My belief is (and being more of a Fortran programmer than a C++ programmer, my beliefs can be somewhat off - I expect and will graciously accept corrections) -

If you wish to used _Cilk_shared lists to pass information between the host and coprocessor, you need to use __offload::shared_allocator<>

You should be able to use __offload::shared_allocator<> with cilk::reducer_list_append<T> provided, in addition to declaring your lists to be _Cilk_shared, the class is also declared to be _Cilk_shared by, for example, including the header files between

#pragma offload_attribute (push, _Cilk_shared) 
...
#pragma offload_attribute (pop)

You might be able to splice a list made with the __offload::shared_allocator<> to a list made with the default allocator, However, even if all the entries in the resulting list were in the shared space, the list itself would not be shared and the first time you called the allocator, you would end up with a link from the shared space to outside the shared space, which is a very bad thing.

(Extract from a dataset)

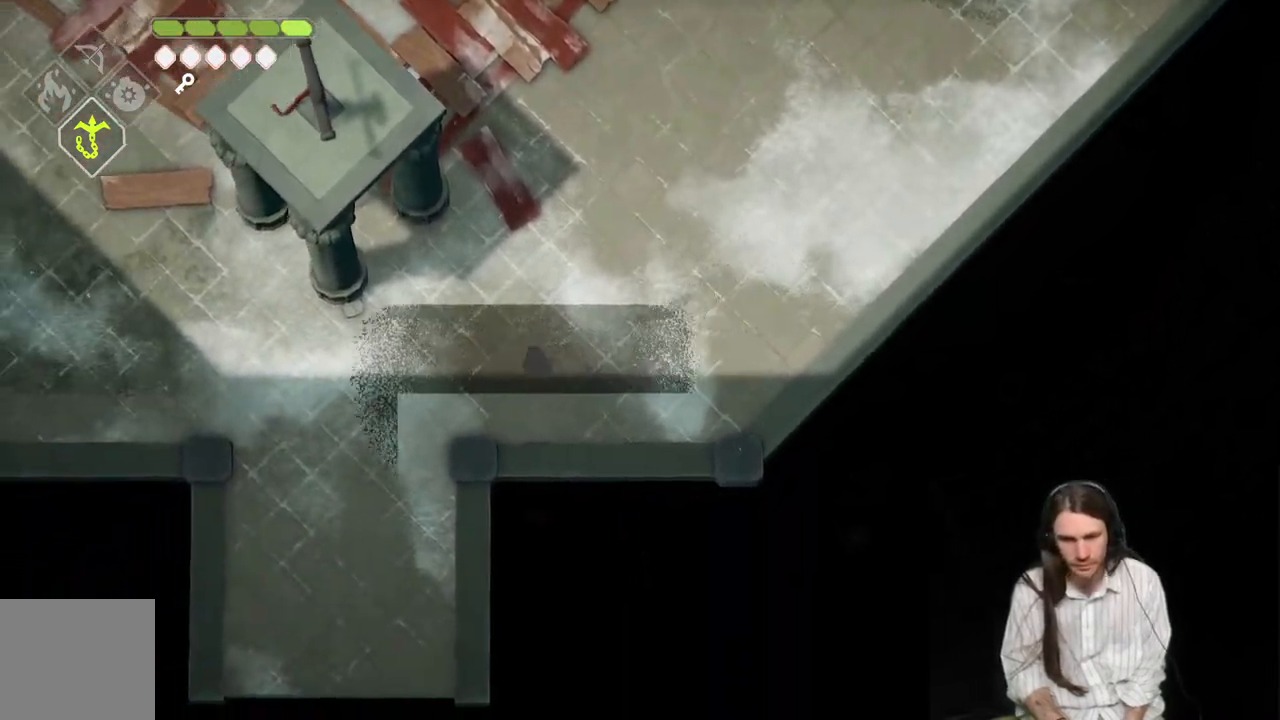
{"buttons": [], "left_stick": "down-left", "right_stick": "center", "events": [[417, "left_stick", "down-left"]]}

I might suggest that lists are not necessarily the best way to program the coprocessor. In order to get optimum performance from the coprocessor, you will need for the code to both vectorize and parallelize Also, perhaps _Cilk_shared is not your best solution if the goal is to conglomerate the results from the coprocessor onto the processor.

Jun · ‎04-14-2015

Thanks for your answer . I just realized that I need to use #pragma offload_attribute (push, _Cilk_shared)

And I did some experiment and I realized that if I declare some library header(like Cilk header, iostream ) outside of #pragma offload_attribute

I will get weird runtime error on MIC: can not load library blablabla.

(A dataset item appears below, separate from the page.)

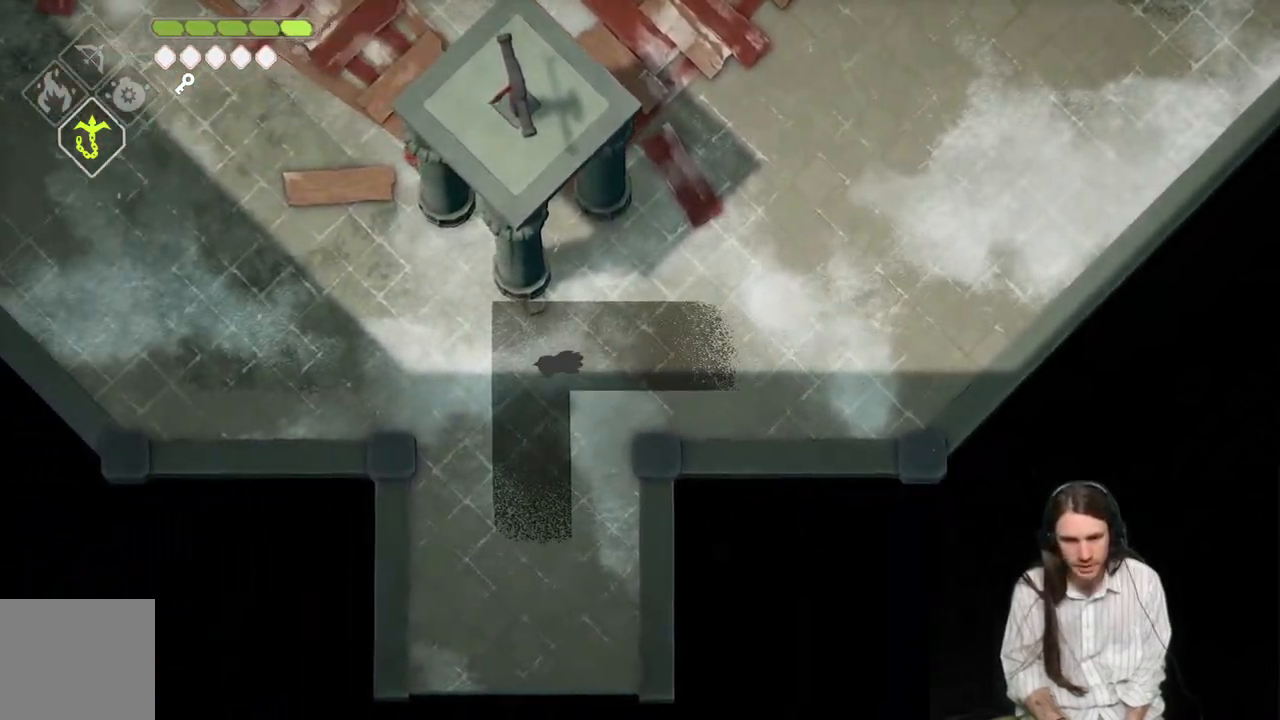
{"buttons": [], "left_stick": "down", "right_stick": "center", "events": [[167, "B", "down"], [300, "left_stick", "down"], [350, "B", "up"]]}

iostream does not work at all when I am using #pragma offload_attribute (push, _Cilk_shared) , no matter I put it in or out of offload_attribute pragma

"_Cilk_shared is not your best solution if the goal is to conglomerate the results from the coprocessor onto the processor." what do you mean by that? I thought the only draw back of using it is that the memory transfer between host and MIC will not be optimized , I can still do whatever I want to vectorize and parallelize the code inside shared function?

I choose to Cilk Plus majorly because it provides nice API (reducer and cilk_for )that I can shorten my development time. I am a graduate student and I need to finish this project in 3 weeks. I looked at openMP it looks like it is harder to write reducer/locks to gather data. And I may get( very likely) to performance which is worse than CPU

Frances_R_Intel · ‎04-15-2015

Jun,

As I pointed out in https://software.intel.com/en-us/comment/1821481#comment-1821481, the iostream header needs to be declared between offload_attribute pragmas but not in a shared memory region. I know of no way to make iostream objects in shared memory. As always, C++ experts are welcome to correct me if there is such a way. So, for headers like this you would need:

#pragma offload_attribute (push)
...
#pragma offload_attribute (pop)

As to my comment that "_Cilk_shared is not your best solution if the goal is to conglomerate the results from the coprocessor onto the processor", I was thinking in terms of being able to move data asynchronously while you do other work. Data in the shared region only updates at the start and end of the offload sections. If you have large data structures in which only a small subset of the memory locations have changed, _Cilk_shared can be very quick, since it only copies changed locations. But if you are moving large chunks of data, there isn't really anyway to hide it.

However, if you are using classes, _Cilk_shared is the way to go and I can't fault your reasons for wanting to use it. For me, it would take longer and be more error prone than using OpenMP but for those who were raised on C++ and similar languages, CilkPlus can be a definite advantage.